2017 | Unrated (R equivalent for graphic violence, gore and sexuality) | starring Dolph Lundgren, Kristina Klebe | directed by Mike Mendez | 1hr 23mins |

2017 Halloween Horrorfest #10

This year’s self-directed October Halloween Horrorfest has been a miserable failure so far. So, I was probably primed and ready by all the duds for something like the red-blooded splatter-fest Don’t Kill It. This is a movie for anyone who has ever watched Supernatural and thought it would somehow be made better if the Winchester brothers were replaced with Dolph Lundgren.
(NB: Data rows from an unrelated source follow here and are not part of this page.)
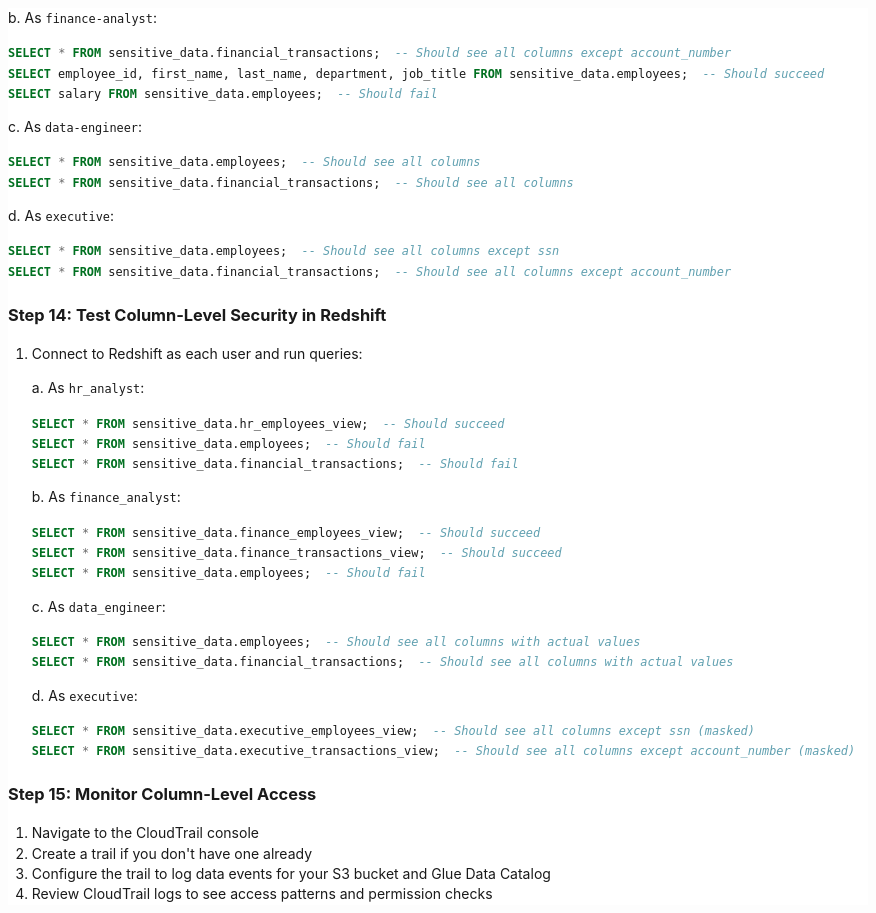    b. As `finance-analyst`:
   ```sql
   SELECT * FROM sensitive_data.financial_transactions;  -- Should see all columns except account_number
   SELECT employee_id, first_name, last_name, department, job_title FROM sensitive_data.employees;  -- Should succeed
   SELECT salary FROM sensitive_data.employees;  -- Should fail
   ```

   c. As `data-engineer`:
   ```sql
   SELECT * FROM sensitive_data.employees;  -- Should see all columns
   SELECT * FROM sensitive_data.financial_transactions;  -- Should see all columns
   ```

   d. As `executive`:
   ```sql
   SELECT * FROM sensitive_data.employees;  -- Should see all columns except ssn
   SELECT * FROM sensitive_data.financial_transactions;  -- Should see all columns except account_number
   ```

### Step 14: Test Column-Level Security in Redshift
1. Connect to Redshift as each user and run queries:

   a. As `hr_analyst`:
   ```sql
   SELECT * FROM sensitive_data.hr_employees_view;  -- Should succeed
   SELECT * FROM sensitive_data.employees;  -- Should fail
   SELECT * FROM sensitive_data.financial_transactions;  -- Should fail
   ```

   b. As `finance_analyst`:
   ```sql
   SELECT * FROM sensitive_data.finance_employees_view;  -- Should succeed
   SELECT * FROM sensitive_data.finance_transactions_view;  -- Should succeed
   SELECT * FROM sensitive_data.employees;  -- Should fail
   ```

   c. As `data_engineer`:
   ```sql
   SELECT * FROM sensitive_data.employees;  -- Should see all columns with actual values
   SELECT * FROM sensitive_data.financial_transactions;  -- Should see all columns with actual values
   ```

   d. As `executive`:
   ```sql
   SELECT * FROM sensitive_data.executive_employees_view;  -- Should see all columns except ssn (masked)
   SELECT * FROM sensitive_data.executive_transactions_view;  -- Should see all columns except account_number (masked)
   ```

### Step 15: Monitor Column-Level Access
1. Navigate to the CloudTrail console
2. Create a trail if you don't have one already
3. Configure the trail to log data events for your S3 bucket and Glue Data Catalog
4. Review CloudTrail logs to see access patterns and permission checks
Dolph plays a demon hunter with an awesome screenplay name Jebediah Woodley, who stomps around the small town of Chickory Creek with a net gun hunting black-eyed demons in a tan duster and cowboy hat like a Sweedish Van Helsing. Woodley – and his late father – have seen a lot of hell spawns in their day, but this particularly vicious one can swap into the body of the person who killed it’s previous vessel making the usual extermination methods tricky. Thus, the title. This demon racks up an insanely bloody body counter before the opening title appears and the “3 sets of 3 homicides” brings federal agent Evelyn Pierce (Kristina Klebe) to town to be the straight-laced Fed to Dolph’s rogue demon hunting ways.
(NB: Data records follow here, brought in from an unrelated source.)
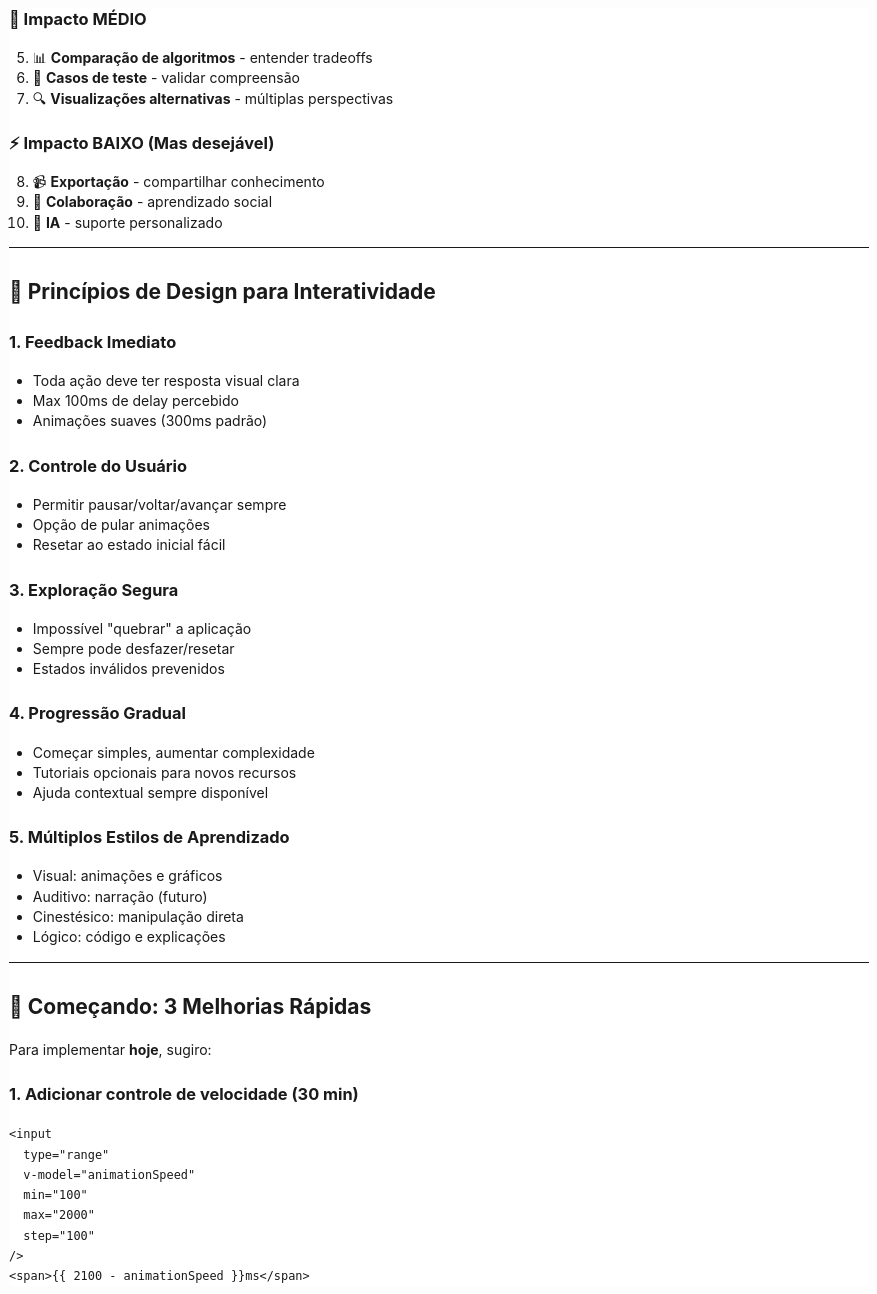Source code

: ### 🌟 Impacto MÉDIO
5. 📊 **Comparação de algoritmos** - entender tradeoffs
6. 🧪 **Casos de teste** - validar compreensão
7. 🔍 **Visualizações alternativas** - múltiplas perspectivas

### ⚡ Impacto BAIXO (Mas desejável)
8. 📹 **Exportação** - compartilhar conhecimento
9. 👥 **Colaboração** - aprendizado social
10. 🤖 **IA** - suporte personalizado

---

## 🎨 Princípios de Design para Interatividade

### 1. **Feedback Imediato**
- Toda ação deve ter resposta visual clara
- Max 100ms de delay percebido
- Animações suaves (300ms padrão)

### 2. **Controle do Usuário**
- Permitir pausar/voltar/avançar sempre
- Opção de pular animações
- Resetar ao estado inicial fácil

### 3. **Exploração Segura**
- Impossível "quebrar" a aplicação
- Sempre pode desfazer/resetar
- Estados inválidos prevenidos

### 4. **Progressão Gradual**
- Começar simples, aumentar complexidade
- Tutoriais opcionais para novos recursos
- Ajuda contextual sempre disponível

### 5. **Múltiplos Estilos de Aprendizado**
- Visual: animações e gráficos
- Auditivo: narração (futuro)
- Cinestésico: manipulação direta
- Lógico: código e explicações

---

## 🚀 Começando: 3 Melhorias Rápidas

Para implementar **hoje**, sugiro:

### 1. **Adicionar controle de velocidade** (30 min)
```vue
<input
  type="range"
  v-model="animationSpeed"
  min="100"
  max="2000"
  step="100"
/>
<span>{{ 2100 - animationSpeed }}ms</span>
```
During the course of Don’t Kill It I went from laughing at it to laughing with it. From marveling at it’s shamelessly outrageous bursts of unflinching violence to tracking how closely the movie was following it’s own demon rules (and it was). It is kind of a perfect B-movie. Outrageous, ridiculous, cheesy, high energy, self-aware enough, without sliding into broad parody; delivering heaping amounts of exploitation in exploding heads, axes attacks, buzz saw attacks and screeching demon-possessed old ladies and children spontaneously leaping through the air. This is exactly the type of thing you’d see in the middle of the night on what used to be TNT Monstervision where host Joe Bob Briggs would tally up the fatalities by knife, gun, grenade and axes-to-the-head. Except unlike a lot of this junk you wouldn’t feel terrible the next morning after this. Director Mike Mendez manages the tone effortlessly. This type of perfectly calibrated B-movie cheese is not something you can fake, it’s instinct, and Mendez has the instinct to know when to wink, when to go straight, when to pump the breaks and when to dial up the insanity.
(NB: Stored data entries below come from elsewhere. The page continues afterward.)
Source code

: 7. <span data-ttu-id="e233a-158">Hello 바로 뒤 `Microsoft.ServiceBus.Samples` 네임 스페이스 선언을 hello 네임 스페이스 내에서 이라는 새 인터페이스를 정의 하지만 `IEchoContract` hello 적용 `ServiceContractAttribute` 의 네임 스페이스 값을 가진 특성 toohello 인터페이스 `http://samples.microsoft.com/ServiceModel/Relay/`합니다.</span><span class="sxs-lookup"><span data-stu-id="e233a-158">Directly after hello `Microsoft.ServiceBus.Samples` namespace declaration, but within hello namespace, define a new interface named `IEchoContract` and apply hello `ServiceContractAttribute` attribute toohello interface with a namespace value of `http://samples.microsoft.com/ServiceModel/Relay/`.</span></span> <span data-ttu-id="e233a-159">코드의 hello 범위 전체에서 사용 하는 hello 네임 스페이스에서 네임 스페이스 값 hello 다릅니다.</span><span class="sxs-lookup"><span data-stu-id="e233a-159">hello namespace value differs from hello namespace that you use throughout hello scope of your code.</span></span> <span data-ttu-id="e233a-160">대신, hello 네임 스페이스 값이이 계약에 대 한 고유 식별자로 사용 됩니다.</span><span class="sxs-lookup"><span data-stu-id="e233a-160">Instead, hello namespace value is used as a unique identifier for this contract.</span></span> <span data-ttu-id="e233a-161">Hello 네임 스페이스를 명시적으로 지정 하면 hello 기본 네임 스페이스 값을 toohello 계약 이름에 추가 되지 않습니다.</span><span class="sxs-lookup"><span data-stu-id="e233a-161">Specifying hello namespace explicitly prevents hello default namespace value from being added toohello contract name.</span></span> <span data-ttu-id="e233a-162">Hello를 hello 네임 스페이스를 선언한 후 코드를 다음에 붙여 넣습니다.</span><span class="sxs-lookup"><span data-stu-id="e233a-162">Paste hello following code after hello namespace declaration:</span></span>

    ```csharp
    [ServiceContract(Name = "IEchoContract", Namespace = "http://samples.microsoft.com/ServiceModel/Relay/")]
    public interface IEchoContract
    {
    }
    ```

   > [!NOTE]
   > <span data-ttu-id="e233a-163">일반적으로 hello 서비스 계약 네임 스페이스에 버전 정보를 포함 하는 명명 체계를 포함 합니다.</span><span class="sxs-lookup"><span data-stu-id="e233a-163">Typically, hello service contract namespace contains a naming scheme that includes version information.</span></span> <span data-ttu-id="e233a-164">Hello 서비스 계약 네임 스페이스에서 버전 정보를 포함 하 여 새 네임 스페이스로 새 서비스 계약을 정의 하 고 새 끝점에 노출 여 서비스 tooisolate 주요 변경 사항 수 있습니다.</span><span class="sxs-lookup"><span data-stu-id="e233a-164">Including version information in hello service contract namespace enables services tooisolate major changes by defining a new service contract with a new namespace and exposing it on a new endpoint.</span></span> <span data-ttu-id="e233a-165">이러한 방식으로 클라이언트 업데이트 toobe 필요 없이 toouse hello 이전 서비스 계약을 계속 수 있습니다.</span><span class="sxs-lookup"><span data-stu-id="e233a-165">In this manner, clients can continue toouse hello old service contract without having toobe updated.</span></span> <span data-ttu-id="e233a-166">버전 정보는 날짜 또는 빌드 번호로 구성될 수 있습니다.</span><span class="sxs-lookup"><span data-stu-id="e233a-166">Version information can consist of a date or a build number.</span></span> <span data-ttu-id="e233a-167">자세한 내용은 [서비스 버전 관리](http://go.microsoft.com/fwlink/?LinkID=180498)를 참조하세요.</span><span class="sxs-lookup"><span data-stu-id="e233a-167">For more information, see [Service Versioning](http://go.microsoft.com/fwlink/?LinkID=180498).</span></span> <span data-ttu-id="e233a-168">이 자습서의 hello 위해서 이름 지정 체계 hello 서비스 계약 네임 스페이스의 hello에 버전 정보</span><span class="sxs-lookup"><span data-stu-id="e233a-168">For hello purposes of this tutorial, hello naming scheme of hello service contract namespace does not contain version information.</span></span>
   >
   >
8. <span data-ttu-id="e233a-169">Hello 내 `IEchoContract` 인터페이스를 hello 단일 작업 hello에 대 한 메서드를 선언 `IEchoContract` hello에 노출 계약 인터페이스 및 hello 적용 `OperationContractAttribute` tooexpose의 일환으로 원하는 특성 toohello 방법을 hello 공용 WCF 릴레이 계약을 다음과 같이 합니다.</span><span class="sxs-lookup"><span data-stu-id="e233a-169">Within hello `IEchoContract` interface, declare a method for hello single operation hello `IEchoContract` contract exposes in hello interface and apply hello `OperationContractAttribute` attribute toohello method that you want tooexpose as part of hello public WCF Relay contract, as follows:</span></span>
Unlike fellow action heroes from yesteryear, Dolph Lundgren hasn’t been whining about his career like Jean Claude Van Damme or trying to get back in Academy good graces like Sylvester Stallone. He’s simply been plugging away in a series of direct-to-video B-movies, seemingly unable to turn down a script. Earlier this year I saw him try to deal with a lake full of sharks in the dower, unexciting Shark Lake. Shark Lake promises a Dolph vs. shark fight that never comes and features so little of the – um –  actor he must have been paid by the word. Don’t Kill It on the other hand knows exactly what it’s doing with him. It embraces the 80s hero-worshipping action movie vibe to the hilt. Dolph’s cardboard acting abilities and flat line deliveries are hilariously swept aside by his sheer awesome presence. An onscreen “charisma” that finds him neutralizing a punk with one hand, effortlessly taking a woman to bed and putting his feet up on the town sheriff’s desk all in the first few minutes. All that’s left is for Jebediah to have a habit of rattling off demon puns.

The movie hits a momentum of fun absurdity early on and builds it out from there. There is a genuinely inventive big set piece halfway through where the demon barges into the town church, starts hacking away and the townsfolk take matters into their own pistol-packing hands and forcing Dolph to chase the demon around as it swaps from person to person across the room and out into the street. It is a deliriously well constructed bit of craziness that would make Sam Raimi or Peter Jackson pleased.

Don’t Kill It is a blast and a half. A totally ridiculous movie made by people who know it’s totally ridiculous but with an effective degree of competence. A wonderful surprise that hits the spot for gory, shameless, supernatural action just right. I laughed out loud a lot. A must-see for the niche audience willing to embrace it’s tongue-in-cheek B-movie excesses.